■ **Instructions**
#1 In the article on St. Charles king cakes, what are the names of the three king cake cupcakes at Two Sisters Bakery?
#2 Carry on the article about St. Charles king cakes, picking up after its last sentence.

■ **Selected extract**
[Start]
The traditional pastry of Mardi Gras is back for the season and bakers who make their own king cakes from well-guarded recipes, as well as stores who opt to buy from larger regional bakeries, are vying for a lock on the St. Charles king cake market.
In an overview of the parish’s offerings, the traditional king cake with braided cinnamon dough and an icing filling has given way to new variations and new traditions.
Perhaps the most striking variation are the king cake cupcakes offered by Two Sisters Bakery in Boutte. The bakery, now in its second year, has improved upon the king cake cupcake concept they introduced to the parish last year. They have added a variety of three king cake cupcakes and fittingly named them after some of the season’s biggest parades – Bacchus, Rex and Zulu. In addition, the sisters who run the bakery, Sarah Foret and Dawn Loyd, diverge from tradition by filling their plump cakes after they are baked.
Foret said her recipe took some trial and error to perfect, but she has stayed with same technique for the past 30 years.
"This is an easy recipe, but you have to follow the rules of the recipe," Foret said. "If you don’t follow the rules you don’t get this, you get a flat king cake and that might be the goal for some. There are so many different varieties of king cakes and I wanted mine to look like that."
Foret said baking has been in her family for years and that she picked it up from her grandfather.
"I use his advice and skill sets, everything that we learned playing with dough as kids," Foret said.
[End]
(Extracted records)
[Start]
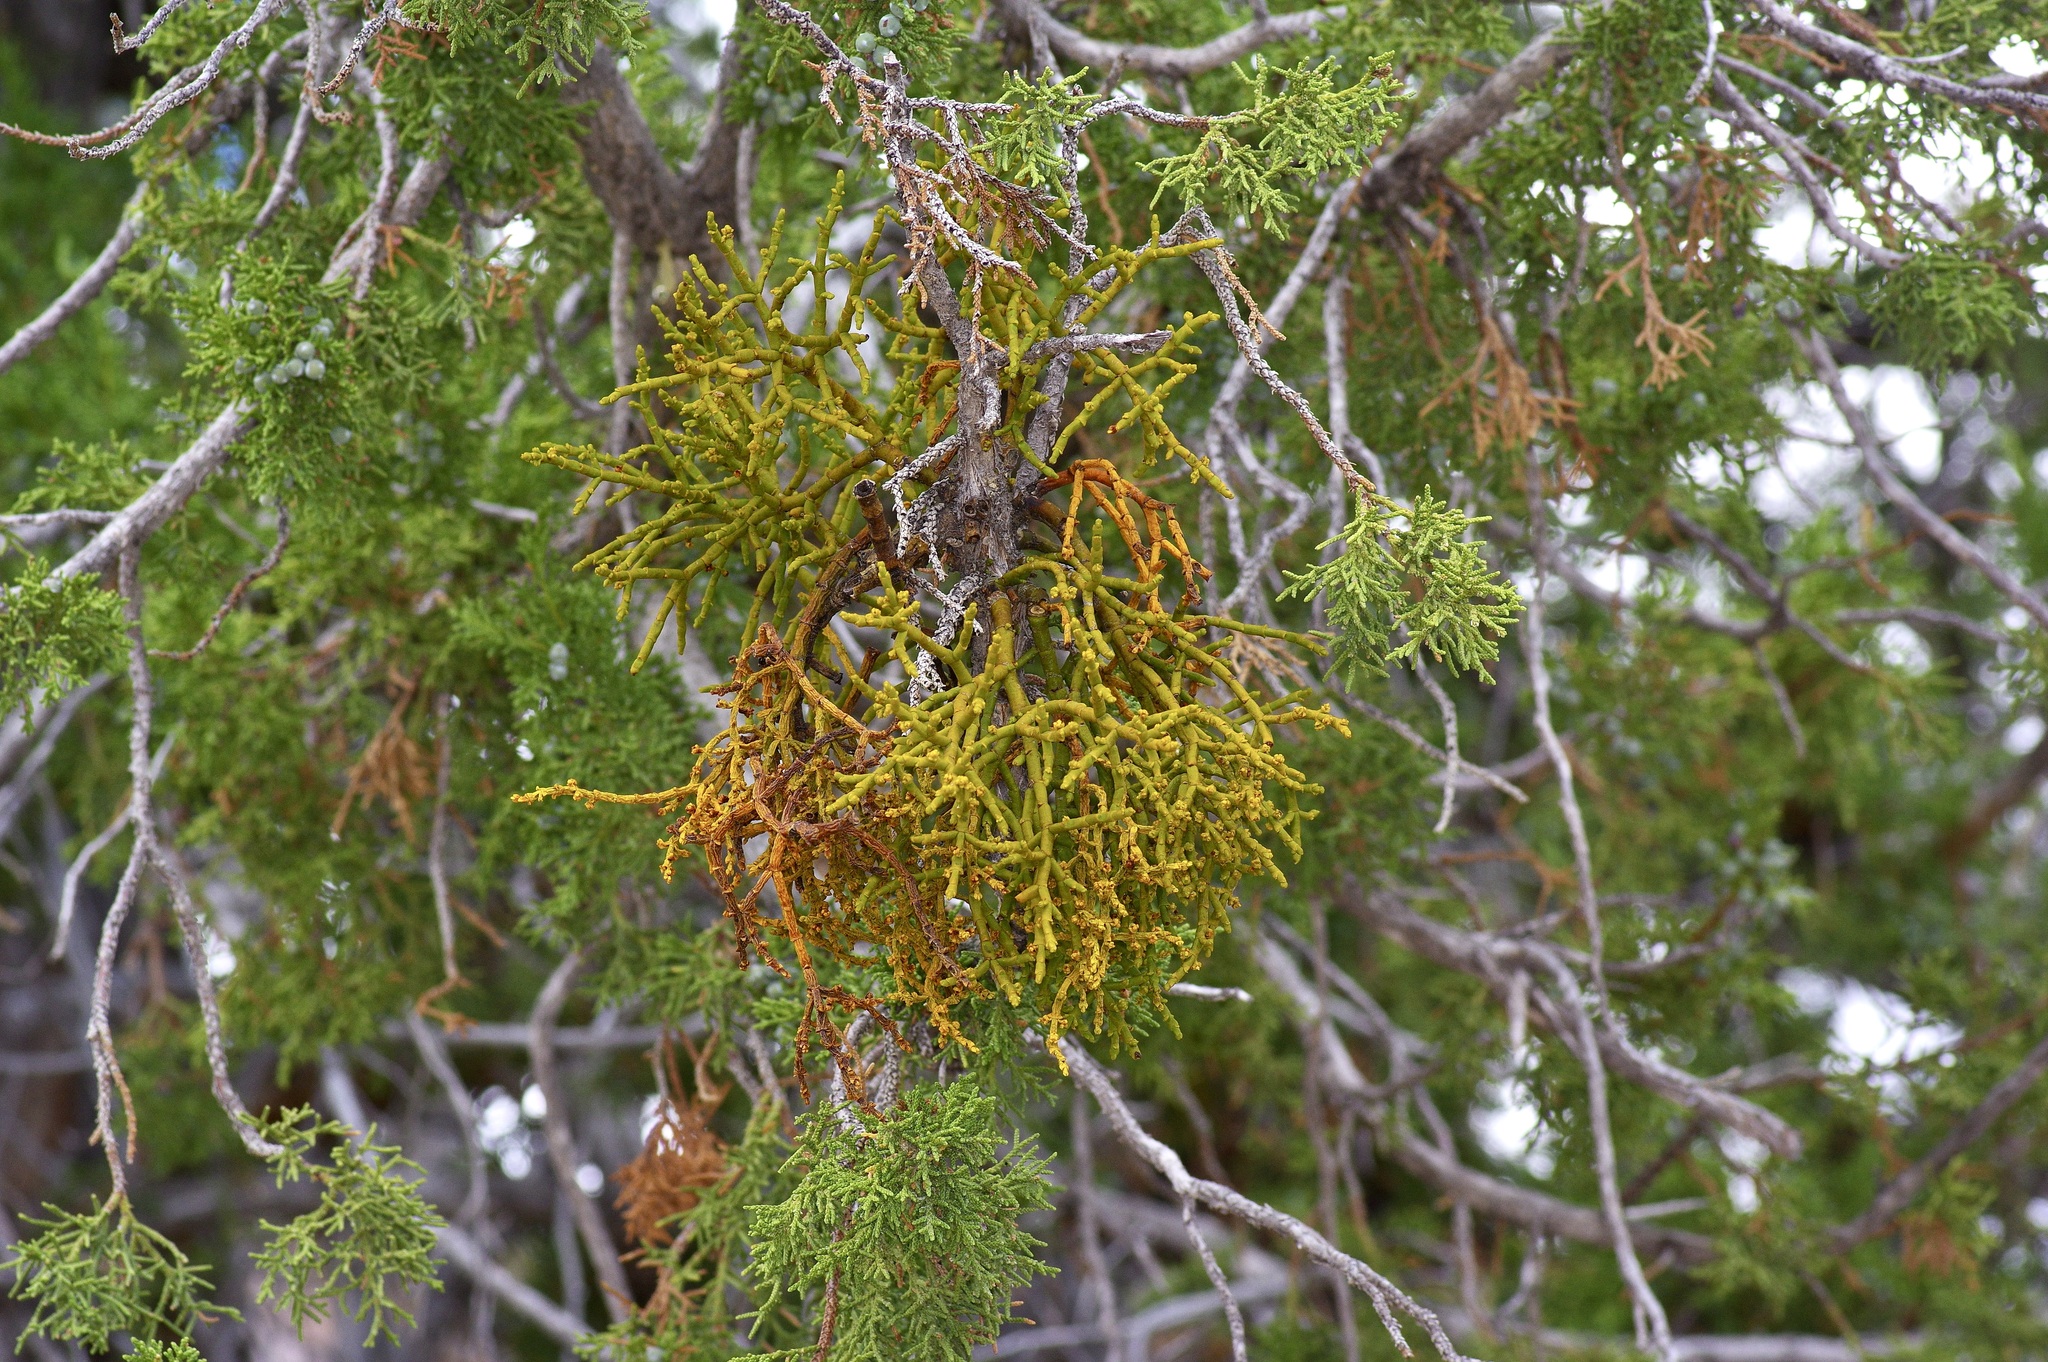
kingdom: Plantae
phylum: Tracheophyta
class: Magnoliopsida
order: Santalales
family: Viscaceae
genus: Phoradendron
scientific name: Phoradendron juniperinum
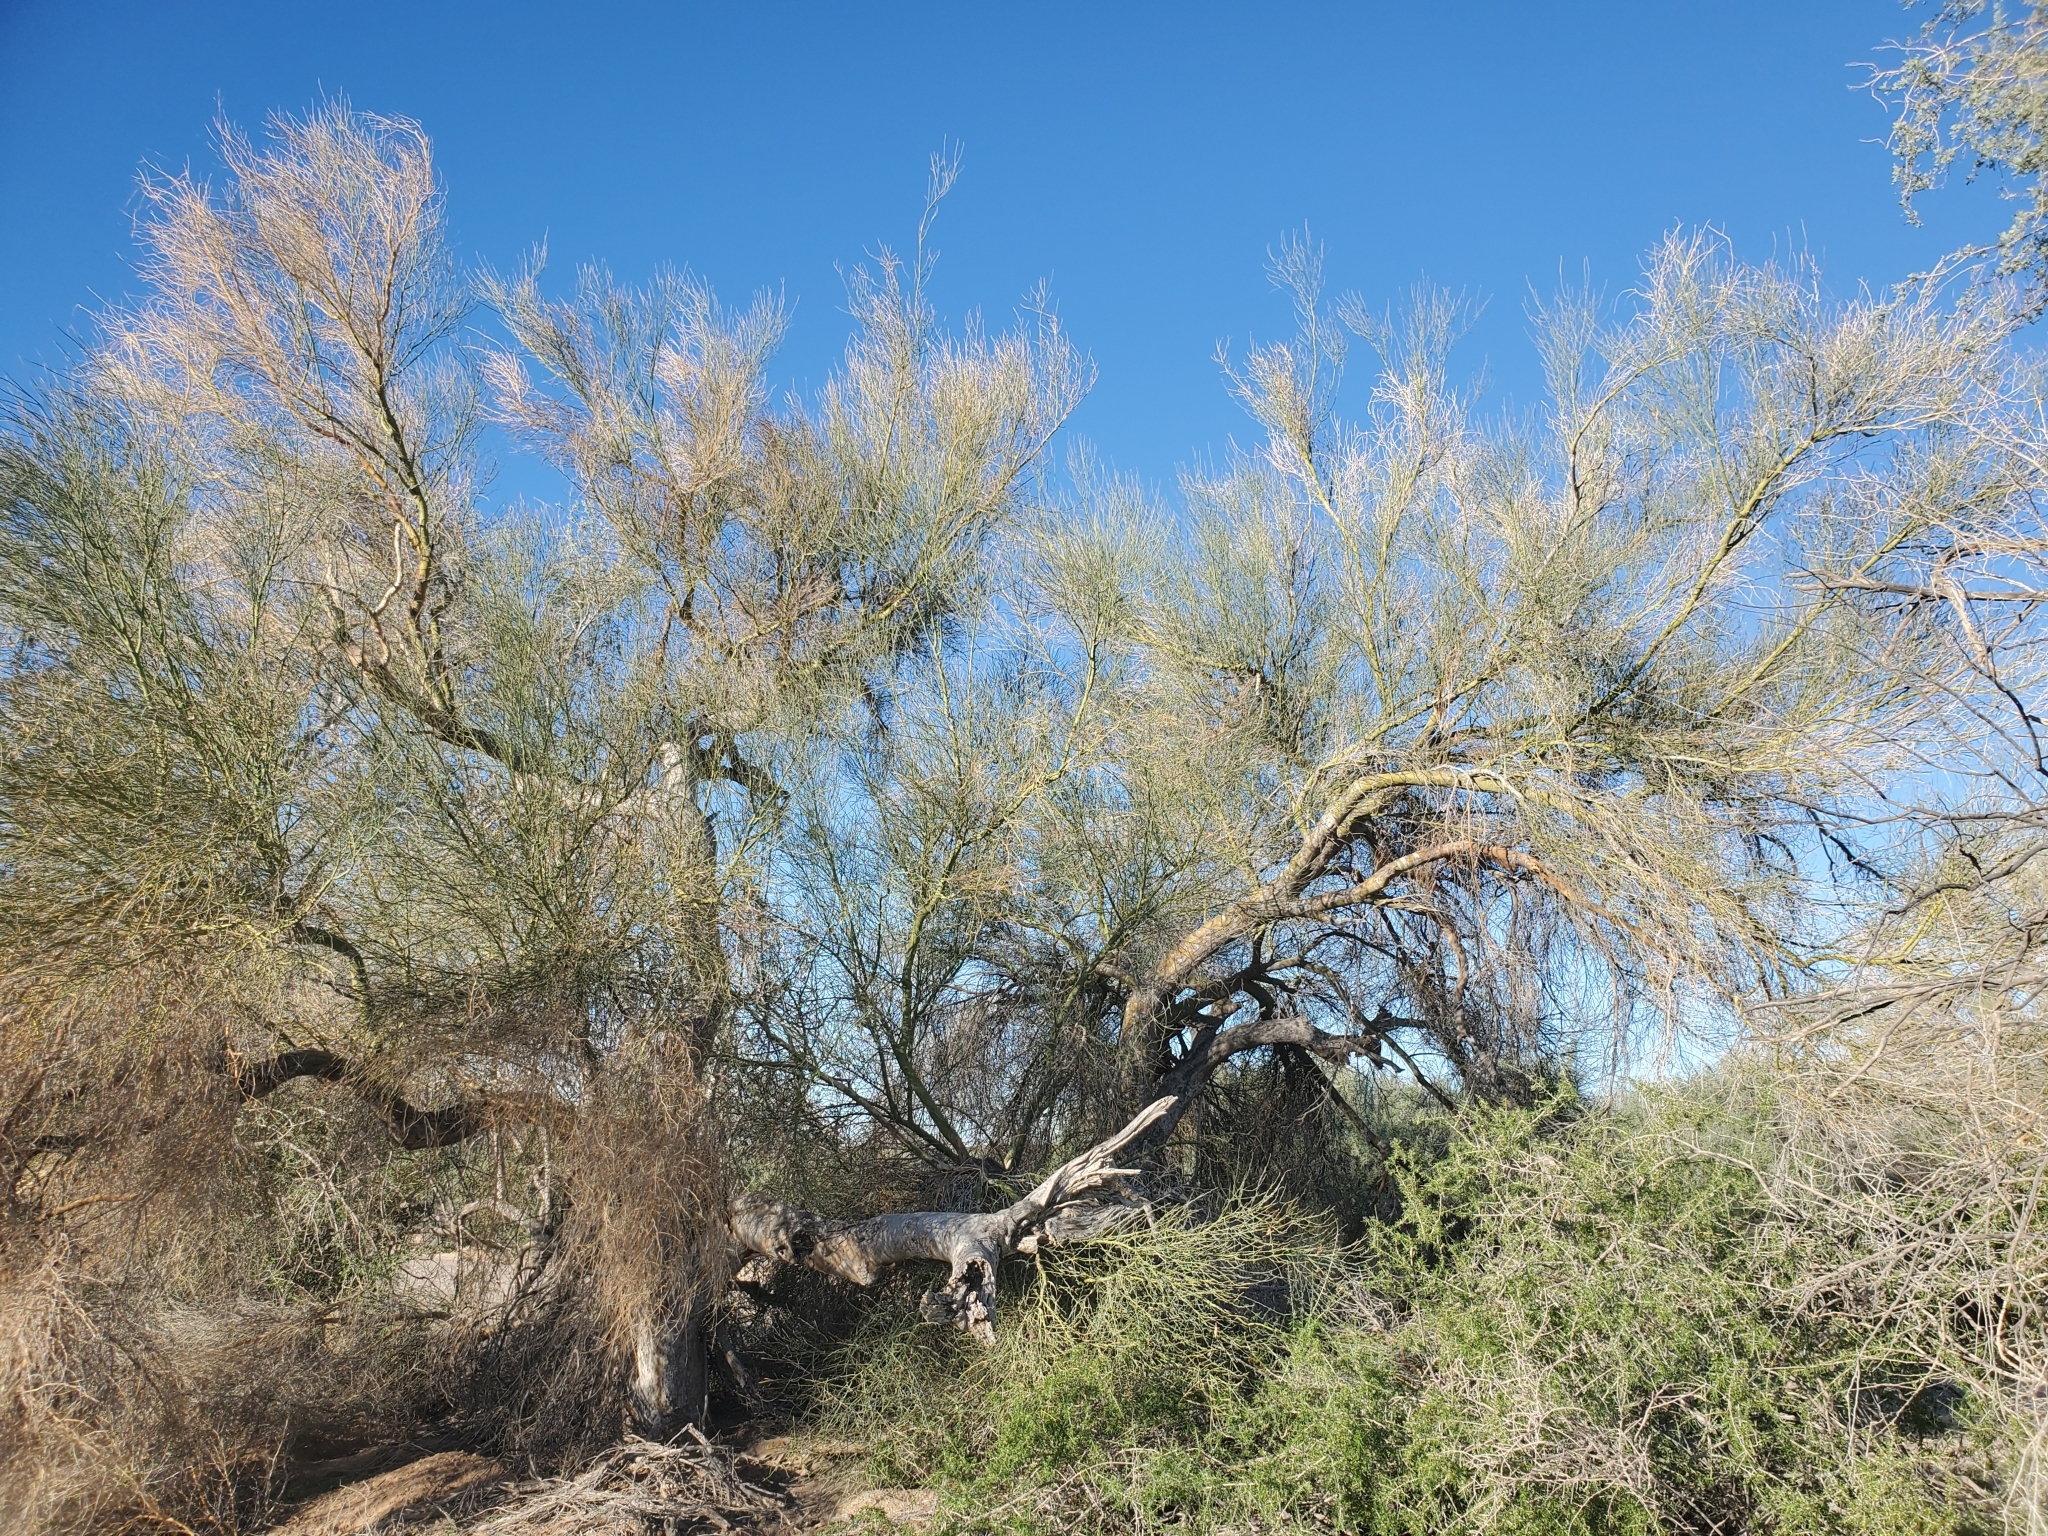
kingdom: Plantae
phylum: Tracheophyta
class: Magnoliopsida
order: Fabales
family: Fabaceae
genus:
[End]
■ **Outputs**
#1 Bacchus, Rex and Zulu.

#2
After running Sarah’s Cake Shop in Lockport for 28 years, Foret sold out and moved into Boutte where she said Two Sisters has received a warm welcome.
"We are always so conscientious of the public and how they have embraced us. We grew from day one," she said.
Only a few blocks down on Highway 90 in Boutte is perhaps the parish’s longest running king cake baker.
At Take-Away Donuts, Raj Jain has been baking a variation of the king cake mixing the light, fluffy texture of a donut combined with the taste of the traditional Mardi Gras treat.
Jain, a native on India, said when he took over the donut shop 28 years ago he did not know what a king cake was.
"A lady in January came and I said ‘I don’t know what a king cake is.’ Then this lady said I’ll teach you," Jain said. "She taught me the basics and then I asked my suppliers what to use. Over the years we have tried to buy the best things they’ve got like fillings and everything."
Now one of the most respected king cake bakers in the parish, Jain said he cannot keep the cakes on his shelves during the Mardi Gras season.
In addition to the traditional king cake, Jain has additional offerings including made-to-order themed king cakes and a king cake donut, each adorned with a little golden baby, that customers have been able to order for the past 15 years with their morning coffee.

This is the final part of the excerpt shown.